_Work instruction_
Go through the lines below and tally each one holding "Infantiles". Write only the total.

*** Material for this exercise Section Begins ***

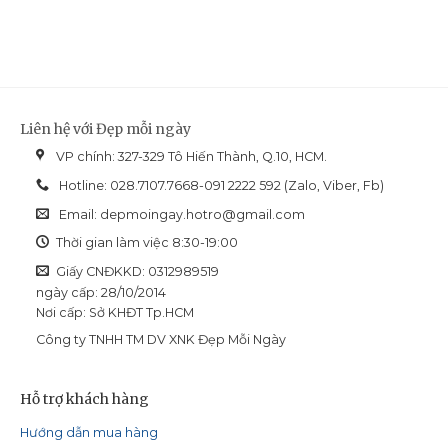
Revision
làn
Sắc
Skincare
da
Diện
Nectifirm
dầu
Advanced:
mụn
Giải
và
pháp
dễ
nuôi
bít
dưỡng
tắc
Liên hệ với Đẹp mỗi ngày
da
cổ
VP chính: 327-329 Tô Hiến Thành, Q.10, HCM.
chuyên
biệt
Hotline: 028.7107.7668-091 2222 592 (Zalo, Viber, Fb)
Email:
depmoingay.hotro@gmail.com
Thời gian làm việc 8:30-19:00
Giấy CNĐKKD: 0312989519
ngày cấp: 28/10/2014
Nơi cấp: Sở KHĐT Tp.HCM
Công ty TNHH TM DV XNK Đẹp Mỗi Ngày
Hỗ trợ khách hàng
Hướng dẫn mua hàng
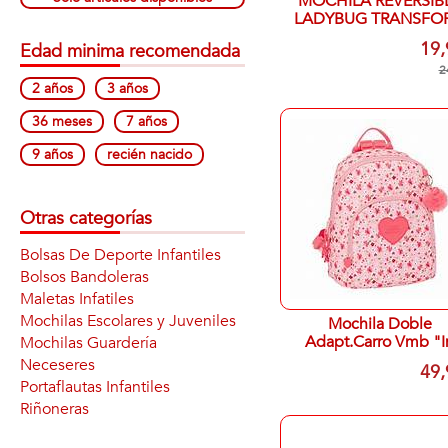
MOCHILA REVERSIB
LADYBUG TRANSFO
30X38,5X18CM
19,
Edad minima recomendada
2
2 años
3 años
36 meses
7 años
9 años
recién nacido
Otras categorías
Bolsas De Deporte Infantiles
Bolsos Bandoleras
Maletas Infatiles
Mochilas Escolares y Juveniles
Mochila Doble
Adapt.Carro Vmb "I
Mochilas Guardería
Bloom" 32X42X15
Neceseres
49,
Portaflautas Infantiles
Riñoneras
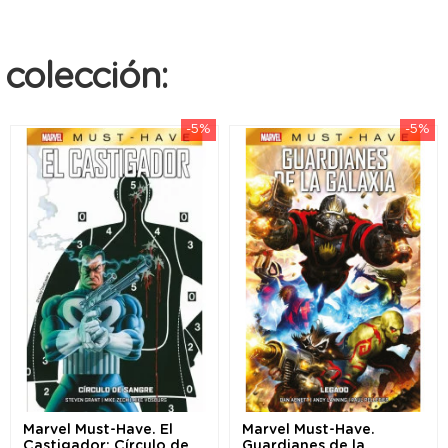
colección:
-5%
-5%
Marvel Must-Have. El
Marvel Must-Have.
Castigador: Círculo de
Guardianes de la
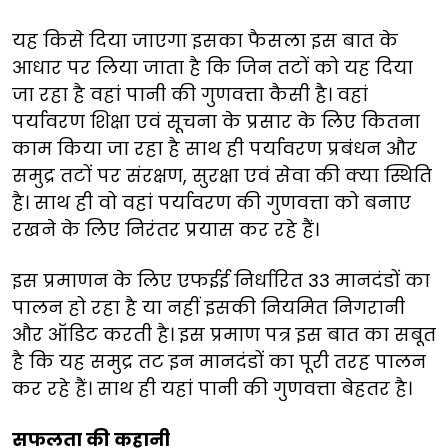
यह किसे दिया जाएगा इसका फैसला इस बात के
आधार पर लिया जाता है कि जिन तटों को यह दिया
जा रहा है वहां पानी की गुणवत्ता कैसी है। वहां
पर्यावरण शिक्षा एवं सूचना के प्रसार के लिए कितना
काम किया जा रहा है साथ ही पर्यावरण प्रबंधन और
समुद्र तटों पर संरक्षण, सुरक्षा एवं सेवा की क्या स्थिति
है। साथ ही वो वहां पर्यावरण की गुणवत्ता को बनाए
रखने के लिए निरंतर प्रयास कर रहे हैं।
इस प्रमाणन के लिए एफईई निर्धारित 33 मानदंडों का
पालन हो रहा है या नहीं इसकी नियमित निगरानी
और ऑडिट करती है। इस प्रमाण पत्र इस बात का सबूत
है कि यह समुद्र तट इन मानदंडों का पूरी तरह पालन
कर रहे हैं। साथ ही यहां पानी की गुणवत्ता बेहतर है।
सफलता की कहानी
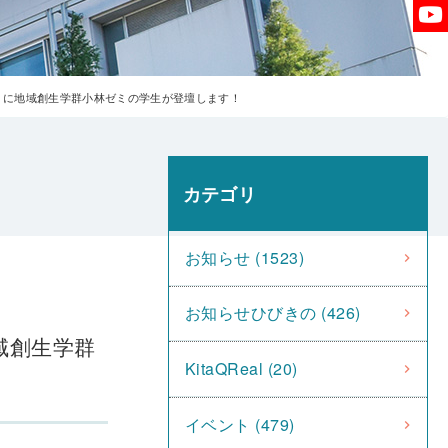
州」に地域創生学群小林ゼミの学生が登壇します！
カテゴリ
お知らせ (1523)
お知らせひびきの (426)
域創生学群
KitaQReal (20)
イベント (479)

*** Material for this exercise Section Ends ***

_Output for this exercise_
2